§ ACTION ITEM
A faithful copy of the entries, without any pictures, is what is needed here.

§ EXTRACTED ENTRIES

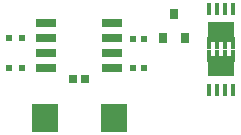
<source format=gtp>
G04*
G04 #@! TF.GenerationSoftware,Altium Limited,Altium Designer,22.4.2 (48)*
G04*
G04 Layer_Color=8421504*
%FSLAX25Y25*%
%MOIN*%
G70*
G04*
G04 #@! TF.SameCoordinates,973ADB7D-B351-4DEC-92AE-D0A835D2328F*
G04*
G04*
G04 #@! TF.FilePolarity,Positive*
G04*
G01*
G75*
%ADD13R,0.07008X0.02835*%
%ADD14R,0.01595X0.03898*%
%ADD15R,0.08799X0.06791*%
%ADD16R,0.02362X0.02362*%
%ADD17R,0.03150X0.03543*%
%ADD18R,0.02992X0.02835*%
%ADD19R,0.08661X0.09252*%
%ADD20R,0.02165X0.02165*%
D13*
X-26713Y16555D02*
D03*
Y11555D02*
D03*
Y6555D02*
D03*
Y1555D02*
D03*
X-4783Y16555D02*
D03*
Y11555D02*
D03*
Y6555D02*
D03*
Y1555D02*
D03*
D14*
X35394Y21398D02*
D03*
X32795D02*
D03*
X30197D02*
D03*
X27598D02*
D03*
Y10098D02*
D03*
X30197D02*
D03*
X32795D02*
D03*
X35394D02*
D03*
X27598Y5650D02*
D03*
X30197D02*
D03*
X32795D02*
D03*
X35394D02*
D03*
Y-5650D02*
D03*
X32795D02*
D03*
X30197D02*
D03*
X27598D02*
D03*
D15*
X31496Y13553D02*
D03*
Y2195D02*
D03*
D16*
X-34941Y1575D02*
D03*
X-39075D02*
D03*
X-34941Y11811D02*
D03*
X-39075D02*
D03*
D17*
X19488D02*
D03*
X12008D02*
D03*
X15748Y19685D02*
D03*
D18*
X-17677Y-1969D02*
D03*
X-13819D02*
D03*
D19*
X-27264Y-14961D02*
D03*
X-4232D02*
D03*
D20*
X5709Y11417D02*
D03*
X2165D02*
D03*
Y1575D02*
D03*
X5709D02*
D03*
M02*

</source>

§ SOLUTION FOR THIS PROBLEM
<source format=gtp>
G04*
G04 #@! TF.GenerationSoftware,Altium Limited,Altium Designer,22.4.2 (48)*
G04*
G04 Layer_Color=8421504*
%FSLAX25Y25*%
%MOIN*%
G70*
G04*
G04 #@! TF.SameCoordinates,973ADB7D-B351-4DEC-92AE-D0A835D2328F*
G04*
G04*
G04 #@! TF.FilePolarity,Positive*
G04*
G01*
G75*
%ADD13R,0.07008X0.02835*%
%ADD14R,0.01595X0.03898*%
%ADD15R,0.08799X0.06791*%
%ADD16R,0.02362X0.02362*%
%ADD17R,0.03150X0.03543*%
%ADD18R,0.02992X0.02835*%
%ADD19R,0.08661X0.09252*%
%ADD20R,0.02165X0.02165*%
D13*
X-26713Y16555D02*
D03*
Y11555D02*
D03*
Y6555D02*
D03*
Y1555D02*
D03*
X-4783Y16555D02*
D03*
Y11555D02*
D03*
Y6555D02*
D03*
Y1555D02*
D03*
D14*
X35394Y21398D02*
D03*
X32795D02*
D03*
X30197D02*
D03*
X27598D02*
D03*
Y10098D02*
D03*
X30197D02*
D03*
X32795D02*
D03*
X35394D02*
D03*
X27598Y5650D02*
D03*
X30197D02*
D03*
X32795D02*
D03*
X35394D02*
D03*
Y-5650D02*
D03*
X32795D02*
D03*
X30197D02*
D03*
X27598D02*
D03*
D15*
X31496Y13553D02*
D03*
Y2195D02*
D03*
D16*
X-34941Y1575D02*
D03*
X-39075D02*
D03*
X-34941Y11811D02*
D03*
X-39075D02*
D03*
D17*
X19488D02*
D03*
X12008D02*
D03*
X15748Y19685D02*
D03*
D18*
X-17677Y-1969D02*
D03*
X-13819D02*
D03*
D19*
X-27264Y-14961D02*
D03*
X-4232D02*
D03*
D20*
X5709Y11417D02*
D03*
X2165D02*
D03*
Y1575D02*
D03*
X5709D02*
D03*
M02*

</source>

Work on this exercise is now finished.